Honoring Excellence: Q and A with Sharon Ezzo

January 26, 2023

This interview is one in a series of interviews with recipients of the 2023 ACGME Awards. The awardees join an outstanding group of previous honorees whose work and contributions to graduate medical education (GME) represent the best in the field. They will be honored at the ACGME Annual Educational Conference, taking place on February 23-25, 2023 in Nashville, Tennessee.

2023 Debra L. Dooley GME Program Coordinator Excellence Awardee Sharon Ezzo is an education administrator for epilepsy and clinical neurophysiology programs at the Cleveland Clinic in Cleveland, Ohio.


ACGME: How did you become involved in academic medicine?

Ezzo: I’ve always had an interest in academics. Originally, I went to college to be a high school English teacher but at the last minute, decided it wasn’t for me! The Cleveland Clinic is one of the largest employers and top places to work in the greater Cleveland area and has a well-known reputation. I happened to apply for this position not really knowing what it was or would be. Looking back on the past 11 years as a coordinator, I didn’t anticipate this becoming a successful, amazing, and fulfilling career!

ACGME: What does this award mean to you?

Ezzo: Words can’t even describe what winning this award means to me. I am so incredibly proud of myself and how far I’ve come in my career journey. I’m extremely humbled and honored to have been recognized and nominated by my institution. This award validates all of the hard work, time, and effort I have put in and attributes it to my dedication to the programs, program directors, learners, and faculty members. I am so lucky to work with such supportive and encouraging people.

ACGME: What is the most rewarding part of being a coordinator?

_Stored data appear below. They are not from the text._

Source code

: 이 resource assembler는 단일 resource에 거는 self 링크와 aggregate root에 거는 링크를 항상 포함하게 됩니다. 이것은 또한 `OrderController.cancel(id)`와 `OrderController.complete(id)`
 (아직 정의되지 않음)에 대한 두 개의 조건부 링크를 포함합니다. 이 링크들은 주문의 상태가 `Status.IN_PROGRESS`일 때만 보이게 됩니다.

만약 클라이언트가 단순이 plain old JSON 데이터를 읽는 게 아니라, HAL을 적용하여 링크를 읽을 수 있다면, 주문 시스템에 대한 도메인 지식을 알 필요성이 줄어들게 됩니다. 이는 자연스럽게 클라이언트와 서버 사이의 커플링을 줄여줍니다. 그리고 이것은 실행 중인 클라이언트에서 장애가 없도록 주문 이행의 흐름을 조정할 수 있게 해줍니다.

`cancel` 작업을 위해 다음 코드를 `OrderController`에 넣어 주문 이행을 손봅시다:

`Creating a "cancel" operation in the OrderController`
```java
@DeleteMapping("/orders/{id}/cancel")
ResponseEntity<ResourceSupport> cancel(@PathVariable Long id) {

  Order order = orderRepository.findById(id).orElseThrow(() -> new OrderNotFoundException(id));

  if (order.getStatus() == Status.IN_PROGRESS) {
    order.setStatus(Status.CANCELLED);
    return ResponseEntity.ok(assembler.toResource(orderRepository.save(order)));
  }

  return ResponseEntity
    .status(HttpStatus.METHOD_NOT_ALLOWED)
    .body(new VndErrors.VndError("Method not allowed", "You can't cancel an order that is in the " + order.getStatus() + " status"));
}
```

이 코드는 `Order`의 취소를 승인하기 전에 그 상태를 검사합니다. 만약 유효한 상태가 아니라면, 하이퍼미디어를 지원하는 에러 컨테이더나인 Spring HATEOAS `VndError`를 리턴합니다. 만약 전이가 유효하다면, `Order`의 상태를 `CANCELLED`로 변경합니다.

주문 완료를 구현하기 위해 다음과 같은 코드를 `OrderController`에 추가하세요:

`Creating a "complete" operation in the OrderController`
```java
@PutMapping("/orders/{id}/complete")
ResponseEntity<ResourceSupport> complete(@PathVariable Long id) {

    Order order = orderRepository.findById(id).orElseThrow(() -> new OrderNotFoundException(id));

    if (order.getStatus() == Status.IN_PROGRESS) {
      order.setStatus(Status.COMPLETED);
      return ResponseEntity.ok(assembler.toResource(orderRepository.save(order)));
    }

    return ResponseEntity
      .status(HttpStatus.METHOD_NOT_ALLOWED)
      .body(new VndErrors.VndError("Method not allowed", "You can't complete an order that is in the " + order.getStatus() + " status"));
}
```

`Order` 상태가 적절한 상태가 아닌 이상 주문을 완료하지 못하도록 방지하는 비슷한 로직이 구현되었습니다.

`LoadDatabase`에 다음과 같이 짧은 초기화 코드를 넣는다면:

Ezzo: There are many rewarding parts and that’s one thing I love about being a coordinator! It’s rewarding to work as a team with program leadership and to be a respected and integral part of the team. I love when my fellows let me know they see how much do for them and the program, especially when they realize that even after graduation, they still need me to complete their training verification forms! It’s rewarding to see learners grow and build relationships that they will continue to have for years to come. It’s gratifying to work on projects or initiatives that make the program better.

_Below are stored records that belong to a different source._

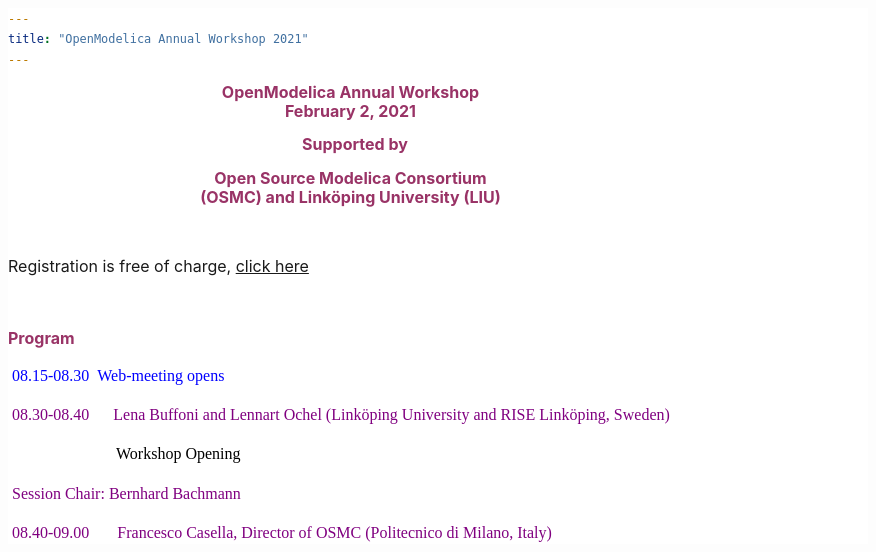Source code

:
 ```yaml
---
title: "OpenModelica Annual Workshop 2021"
---
```

<p style="margin-right: 266.3pt; line-height: 19.2128px; padding-left: 180px; text-align: center;">
  <strong style="color: #993366; font-size: 12pt;">OpenModelica Annual Workshop February 2, 2021</strong>
</p>

<p style="margin-right: 266.3pt; line-height: 19.2128px; padding-left: 180px; text-align: center;">
  <span style="font-size: 12pt;">&nbsp;&nbsp;<span style="color: #993366;"><strong>Supported by</strong></span></span>
</p>

<p style="margin-right: 266.3pt; line-height: 19.2128px; padding-left: 180px; text-align: center;">
  <span style="color: #993366; font-size: 12pt;"><strong>Open Source Modelica Consortium (OSMC) and Linköping University (LIU)</strong></span>
</p>

&nbsp;

<span style="font-size: 12pt;">Registration is free of charge, <a href="https://modprodblog.wordpress.com/">click here</a></span>

&nbsp;

<strong style="color: #993366; font-size: 16px; text-align: center;">Program</strong>

<p style="text-align: justify;">
  <span style="color: #0000ff;">&nbsp;<span style="font-size: 11pt; font-family: Verdana, sans-serif;"><span style="font-family: 'Times New Roman'; font-size: medium;">08.15-08.30&nbsp;&nbsp;Web-meeting opens</span></span></span>
</p>

<p style="color: #000000; font-family: 'Times New Roman'; font-size: medium;">
  <span style="color: #800080;">&nbsp;08.30-08.40&nbsp; &nbsp; &nbsp; Lena Buffoni and Lennart Ochel (Linköping University and RISE Linköping, Sweden)</span>
</p>

<p style="color: #000000; font-family: 'Times New Roman'; font-size: medium;">
  &nbsp; &nbsp; &nbsp; &nbsp; &nbsp; &nbsp; &nbsp; &nbsp; &nbsp; &nbsp; &nbsp; &nbsp; &nbsp; &nbsp;Workshop Opening
</p>

<p style="color: #000000; font-family: 'Times New Roman'; font-size: medium;">
  &nbsp;<span style="color: #800080;">Session Chair: Bernhard Bachmann</span>
</p>

<div>
  <p style="color: #000000; font-family: 'Times New Roman'; font-size: medium;">
    &nbsp;<span style="color: #800080;">08.40-09.00&nbsp; &nbsp; &nbsp; &nbsp;Francesco Casella, Director of OSMC (Politecnico di Milano, Italy)</span>
  </p>
</div>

ACGME: What is the most challenging part of being a coordinator?

Ezzo: The ever-changing Program Requirements!

ACGME: What advice do you have to brand-new coordinators who are just starting their careers?

Ezzo: Stick with it! This is such a fun, engaging and rewarding career! I personally know myself, it’s really tough to come with no prior experience or knowledge of health care, let alone GME. Not only do you have to learn a TON of acronyms, but you also do not fully understand the tasks that you’re doing, what they mean, or why they are important. I truly believe takes around three years to feel comfortable and confident in your role. In the first year, you are trying to learn and keep up at the same time. This is the toughest! In the second year, you start getting more understanding of the role and can kind of piece things together. By the third year, you finally have more solid footing! I would encourage you to connect with your specialties coordinator group who may have some great resources available or may be able to match you with a mentor.

ACGME: Is there anything else you would like to add I haven’t asked about?

Ezzo: We wear many hats as coordinators and this keeps the work fresh, exciting, engaging, and most definitely interesting! Eleven years later, I still encounter new and unknown situations, and this pushes me to continually learn, improve, and develop.